Tuesday 8 March 2011

Interns Inc - Go Media - The blog of an intern part 2

Hey everyone! My name’s Max and I’m one of Go Media’s interns for this summer. I’ve been here since early July but this is my first post for our Zine. I’ve bounced around several of Cleveland’s fine institutions of higher education and am currently a junior at Cleveland State University studying promotional communication, mass media and graphic design. I was born in New York City but have called Cleveland home for the last 16 out of my 20 years.
When I’m not in the office, you can find me clutching a guitar (usually my beloved Telecaster), checking out a show at The Grog Shop or Now That’s Class, or stuffing myself at Ohio City Burrito.
For my first post, I thought it’d be interesting to talk about my experience at Go Media coming from a non-traditional design background. I’m sure a lot of our readers come from fine arts backgrounds so I thought I’d talk about things from a different perspective:
LOVE OF THE UNKNOWN: Why It’s Important Not To Know Everything
I’ve performed in front of thousands of people, snowboarded down mountains and circumnavigated the entire United States. Save for roller coasters and Fox News, there isn’t that much that scares or intimidates me. But my internship at Go Media was different: It was my first long period of time spent working in a professional setting. Not only just with people whom I knew were good at what they did, but with people I truly looked up to and greatly respected – leaders in their respective fields.
I knew something was off when I showed up for my interview in a suit and tie and was greeted by people in t-shirts and jeans. I found myself stammering, rambling, exaggerating, forgetting the responses I had rehearsed the night before. I guess my interviewers saw some faint glimmer of hope through that shroud of nervous energy because the next thing I knew, I was climbing the stairs at W. 45th and Lorain to start my first day.
There’s something else you should know about me before I go on. I don’t go to art school anymore. I did for a semester and when I was there I hated it. Of course, there are a lot of other things I can tell you about myself as well: I am a designer, guitarist, songwriter, traveler and chronic overthinker. Most of my interests have evolved out of a love for music and skateboarding. I taught myself Photoshop when I was 13 years old and the desire to design & create began to manifest itself into most aspects of my life. It was this desire that has led me to discover an amazing creative culture here in my hometown of Cleveland, and ultimately what led me to my internship here at Go Media.
But I digress: I hated the seven-hour studios, the endlessly negative critiques and the general malaise and pomposity of the average art & design student who thinks they’re God’s gift to the art world because they can slap a few sentimental words in bold type on top of a grainy Photoshop-filtered photo of a river or a street and call themselves “designers.”
Okay, I’m rambling a little bit and I don’t want to knock art school too much - I’m sure there are thousands of people who have had positive experiences with it, but it just wasn’t for me. I’m sure anyone reading this who’s ever attended an arts college can at least somewhat identify with my sentiments. But my main beef was that the people there, at least where I went, behaved as if they knew everything. The students, the instructors, the administration – everyone.
So many people fail to recognize that art and design is a never-ending learning process. There are no solutions that work 100% of the time and sometimes the best way to approach a problem is the last way you’d ever be taught in a classroom. In fact, the belief that you always know the best solution to a problem as soon as you’re confronted with one can often vastly limit your creative scope. It’s crucial to keep this in mind and it astonished me that things could be looked at in such a black-and-white, absolute fashion.

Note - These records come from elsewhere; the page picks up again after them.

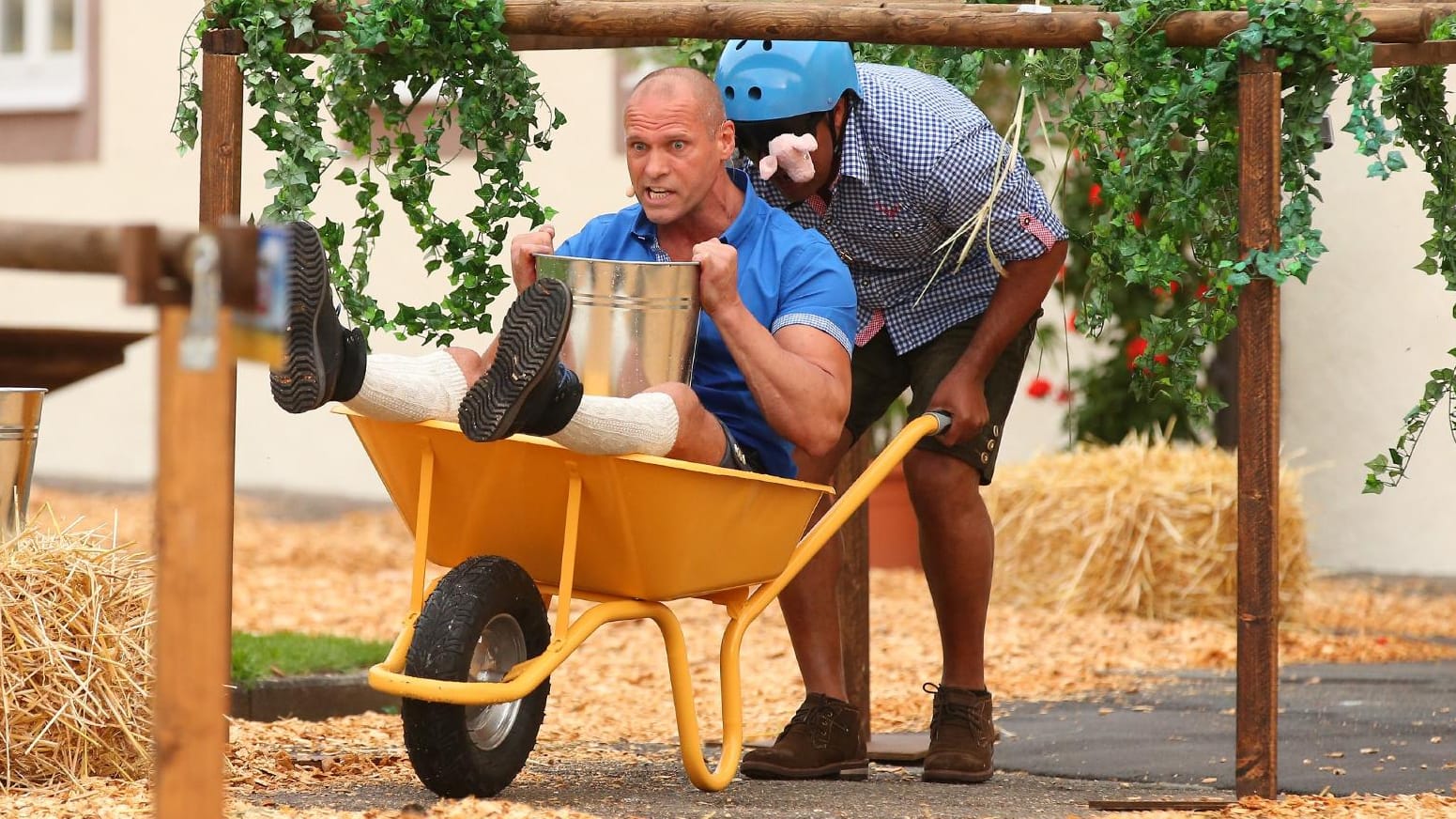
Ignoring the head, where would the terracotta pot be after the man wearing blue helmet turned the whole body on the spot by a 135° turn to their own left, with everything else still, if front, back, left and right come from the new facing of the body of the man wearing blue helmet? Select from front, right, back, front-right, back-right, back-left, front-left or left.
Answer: left

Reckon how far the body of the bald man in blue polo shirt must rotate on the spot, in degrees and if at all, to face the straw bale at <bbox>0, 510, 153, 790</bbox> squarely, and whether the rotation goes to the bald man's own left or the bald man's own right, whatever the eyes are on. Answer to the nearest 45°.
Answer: approximately 45° to the bald man's own right

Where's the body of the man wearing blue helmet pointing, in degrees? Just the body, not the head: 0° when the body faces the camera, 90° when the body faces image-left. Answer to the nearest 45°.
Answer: approximately 45°

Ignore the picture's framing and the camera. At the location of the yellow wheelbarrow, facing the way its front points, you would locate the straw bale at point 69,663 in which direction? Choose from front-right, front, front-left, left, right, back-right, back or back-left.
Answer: front-right

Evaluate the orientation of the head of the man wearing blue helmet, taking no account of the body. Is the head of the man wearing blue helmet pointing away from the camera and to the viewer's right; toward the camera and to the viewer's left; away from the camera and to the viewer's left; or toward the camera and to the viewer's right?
toward the camera and to the viewer's left

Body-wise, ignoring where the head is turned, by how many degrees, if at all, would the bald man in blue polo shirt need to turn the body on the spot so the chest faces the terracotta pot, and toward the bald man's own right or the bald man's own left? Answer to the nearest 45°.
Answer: approximately 135° to the bald man's own right

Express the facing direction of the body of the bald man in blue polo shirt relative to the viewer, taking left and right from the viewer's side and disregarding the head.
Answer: facing the viewer and to the left of the viewer

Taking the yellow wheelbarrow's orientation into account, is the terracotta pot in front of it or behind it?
behind

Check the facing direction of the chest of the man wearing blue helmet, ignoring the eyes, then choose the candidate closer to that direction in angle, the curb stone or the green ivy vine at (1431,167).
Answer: the curb stone
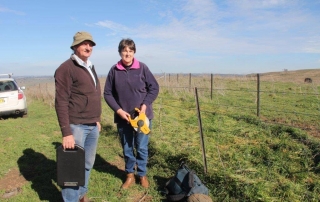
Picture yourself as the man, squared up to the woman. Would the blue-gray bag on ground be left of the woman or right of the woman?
right

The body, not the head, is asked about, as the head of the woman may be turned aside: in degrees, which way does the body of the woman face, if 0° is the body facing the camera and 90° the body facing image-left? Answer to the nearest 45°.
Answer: approximately 0°

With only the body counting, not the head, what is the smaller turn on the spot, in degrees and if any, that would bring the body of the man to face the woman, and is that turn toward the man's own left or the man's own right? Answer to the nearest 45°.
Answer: approximately 90° to the man's own left

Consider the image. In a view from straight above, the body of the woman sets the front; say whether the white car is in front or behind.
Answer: behind
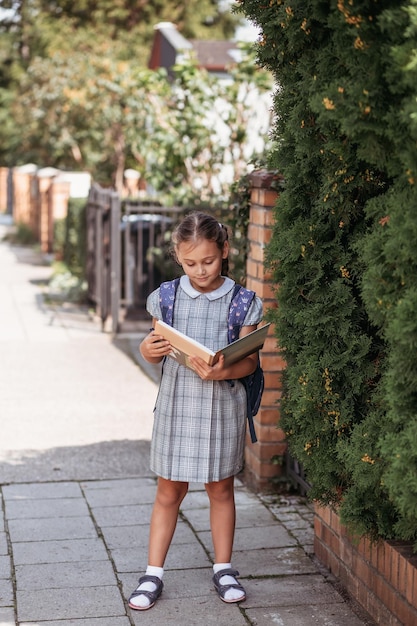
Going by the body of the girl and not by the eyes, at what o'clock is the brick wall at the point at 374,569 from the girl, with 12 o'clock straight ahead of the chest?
The brick wall is roughly at 10 o'clock from the girl.

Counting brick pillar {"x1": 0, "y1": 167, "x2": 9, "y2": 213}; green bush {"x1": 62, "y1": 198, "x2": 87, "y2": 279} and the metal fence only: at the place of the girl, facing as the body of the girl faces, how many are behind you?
3

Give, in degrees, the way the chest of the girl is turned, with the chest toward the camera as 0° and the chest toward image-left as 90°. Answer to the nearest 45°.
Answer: approximately 0°

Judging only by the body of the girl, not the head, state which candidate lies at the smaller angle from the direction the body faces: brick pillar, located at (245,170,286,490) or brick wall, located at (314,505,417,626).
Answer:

These were the thoughts and fears that raced through my mind as I climbed those stairs to start my first day. I was concerned that the next six weeks would be an endless labyrinth of templates, rules and revisions; that I would be a workhorse rather than a new creative force with some things to say.
It turned out that I was expected to be everything at once, which was explicitly terrifying and angered me at first. Learning a new set of foreign, complex techniques and systems can be overwhelming, especially coming from a primarily self-taught design background. But I did the only thing I could – I dove right in. In doing so, I learned one of my most important lessons so far at Go Media (other than what’s new in CS5):
It’s fine to flounder, to flail. Encouraged, even. Struggling to right yourself and succeeding out of your own accord is worth so much more than immediate heaps of praise and reinforcement. I say this not because I don’t value the latter, but because the former has ultimately provided me with the momentum and intrinsic motivation that we as designers and, more importantly, as people need in order to keep things exciting and challenging.

And I’m still flailing. With all the knowledge I’ve gained and progress I’ve made in the brief period of time I’ve enjoyed here, I know I’m just barely skimming the surface of the seas of knowledge that represent the dual worlds of design and business. But I am learning to take comfort and refuge in those vast, uncertain places. That hunger to create through learning and experience as well as accumulated knowledge is something I see everywhere at Go Media, albeit in a much more refined and developed state. It’s a feeling that pervades this place and through creative organizations across the world, and the best ones never lose sight of it.